O sucesso do apoio internacional à economia em África depende sobretudo da
atitude dos políticos locais, defendeu segunda-feira o secretário de Estado
para o Desenvolvimento Internacional britânico, Rory Stewart.Para criar uma economia dinâmica são necessárias infraestruturas, produção de energia, propriedade de terras, legislação laboral, transparência e justiça, reforma judiciária, enumerou, referindo que os parceiros internacionais dos países africanos têm repetidamente cometido o mesmo erro.

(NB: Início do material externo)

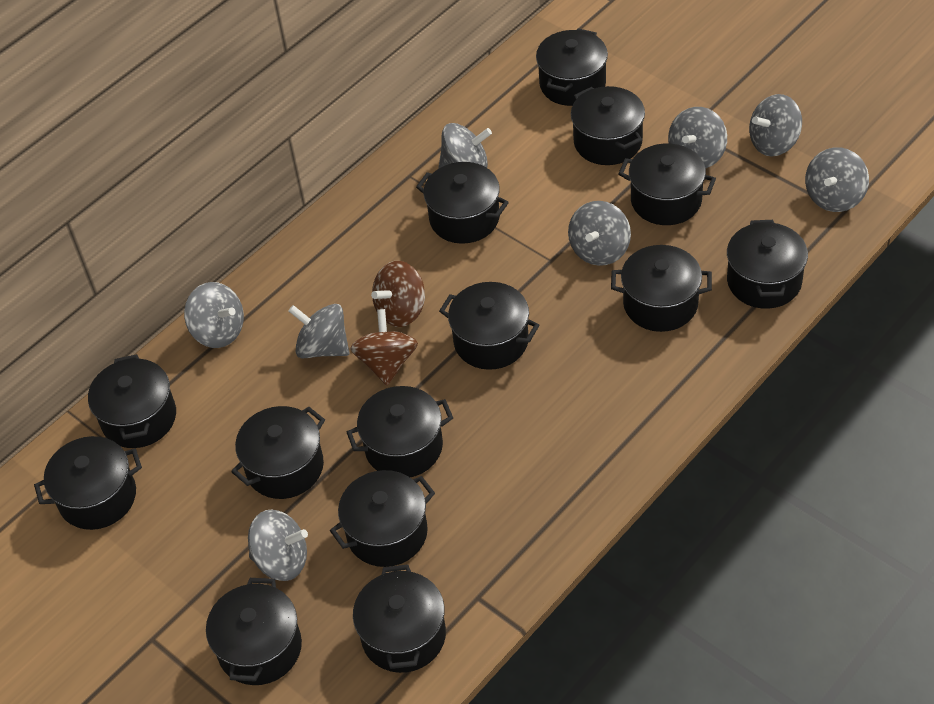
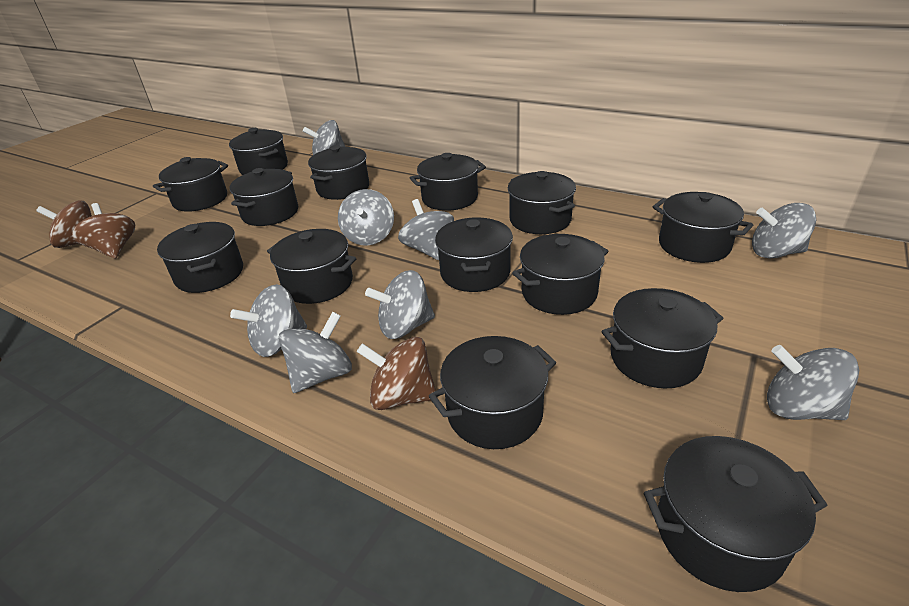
brown spinning top: 2 -> 3

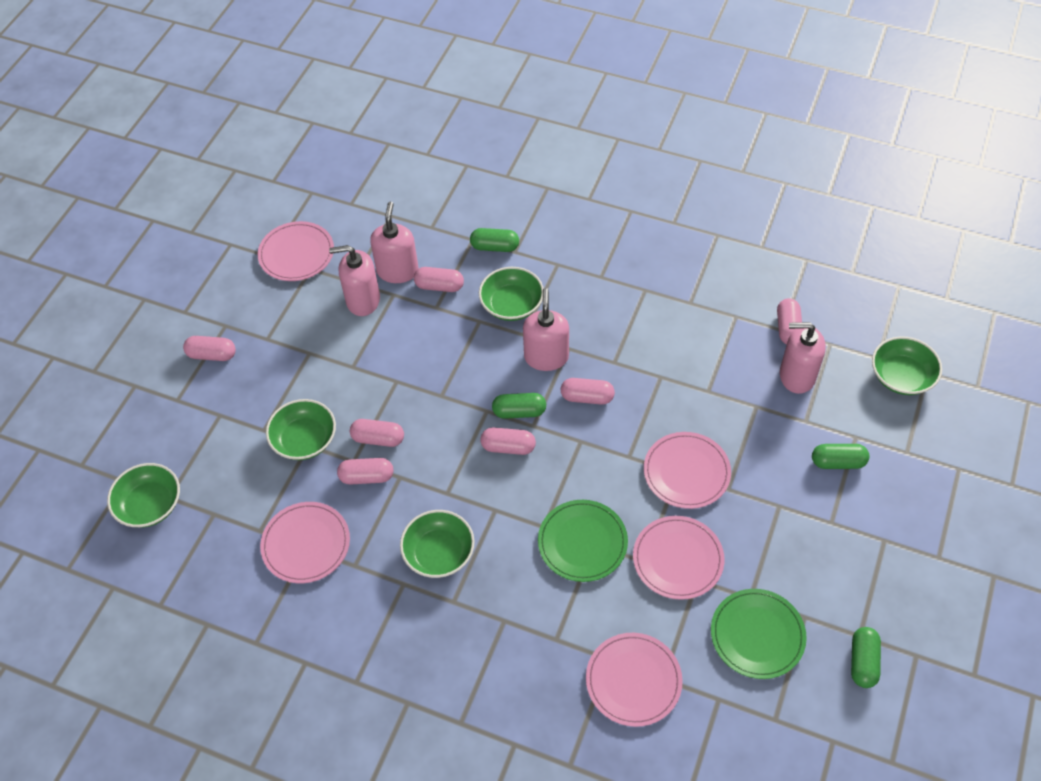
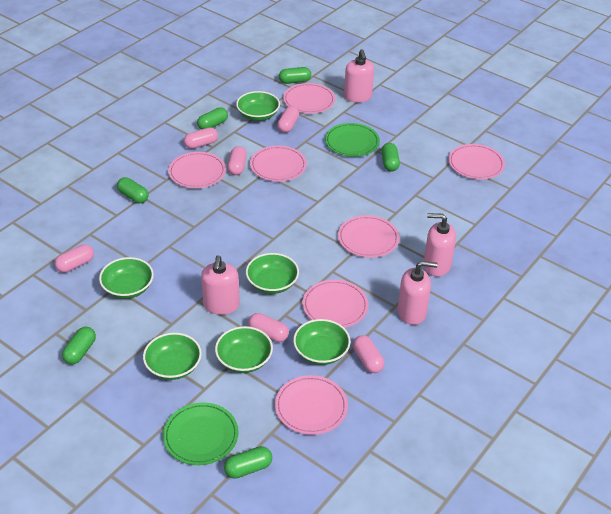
green bowl: 5 -> 6
green capsule: 4 -> 6
pink capsule: 7 -> 6
pink plate: 5 -> 7

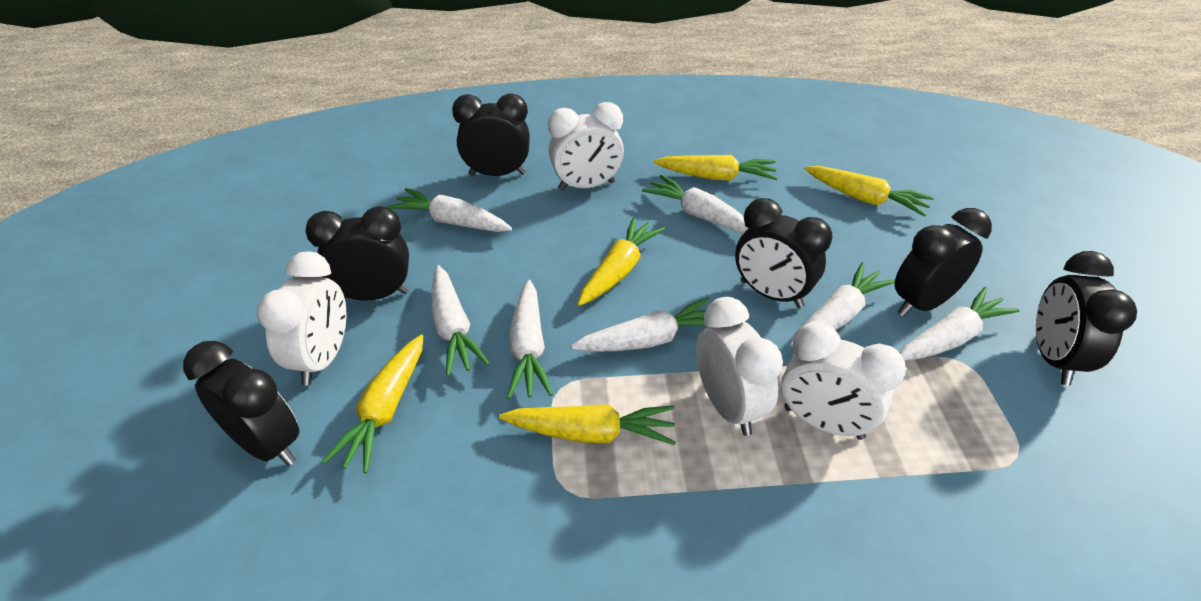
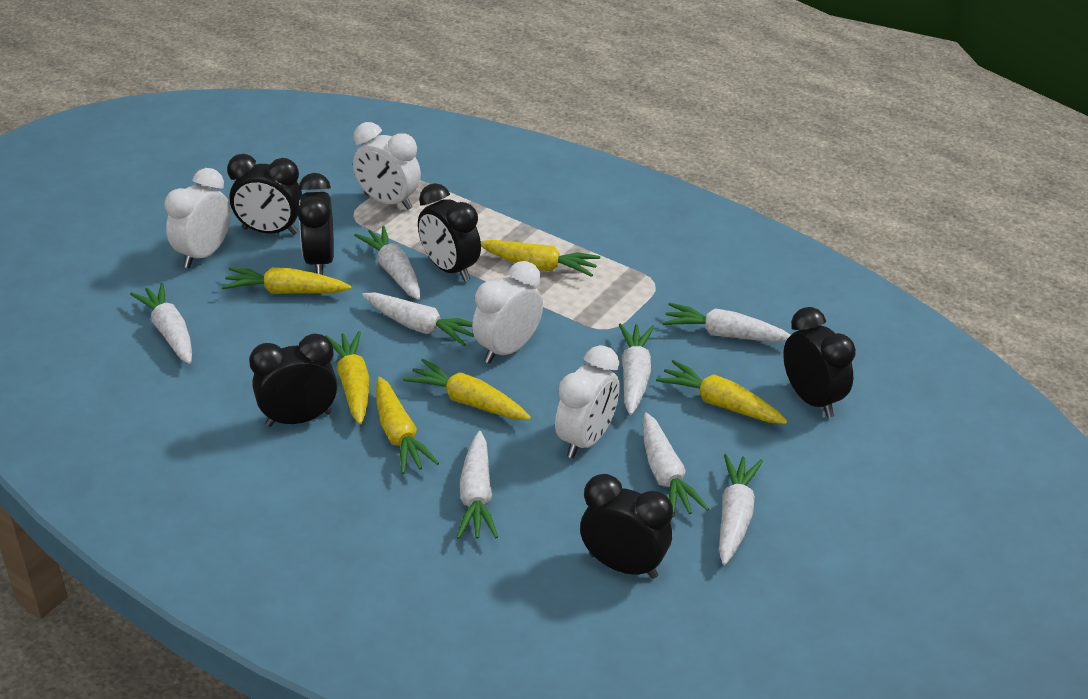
white carrot: 7 -> 8
yellow carrot: 5 -> 6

"Imaginámos que o problema era uma questão de boas práticas, de
vontade política e de capacidade para concretizar estes planos. Mas inúmeros
projetos falharam porque não compreendemos que o problema é a política e o
poder. Fundamentalmente, as estruturas de poder dos países não estão a
facilitar estas questões", afirmou.
O secretário de Estado britânico falava num debate realizado pelo Instituto
Real de Relações Internacionais (Chatham House) sobre a criação de negócios de
escala na África subsaariana, na sequência de um relatório produzido sobre o
tema e focado na Nigéria, Tanzânia, Uganda e Zâmbia.
O estudo foi produzido na sequência de entrevistas com diretores e
proprietários de mais de 60 empresas, identificando preocupações e realçando
tendências positivas em termos de políticas económicas.
Prevê-se que a população da África subsaariana mais do que duplique até
2050, tornando ainda mais necessárias empresas privadas de maior dimensão, com
maior capacidade de produção, mais competitivas e, consequentemente, que possam
criar maior número de postos de trabalho.
O relatório revela um grande dinamismo empreendedor naqueles países, mas
também refere que empresas de pequena e média dimensão precisam de maior acesso
a crédito, de gestores experientes, de mão de obra qualificada, de
infraestruturas como eletricidade e estradas, de acesso aos mercados regionais
e internacionais e de regimes regulatórios e fiscais claros e consistentes.
"A correlação entre a criação de emprego, o desenvolvimento
socioeconómico e a redução da pobreza significa que os políticos precisarão de
perceber melhor os empreendedores e os obstáculos para o crescimento das
empresas africanas se quiserem atingir os objetivos nacionais de
desenvolvimento", refere a Chatham House.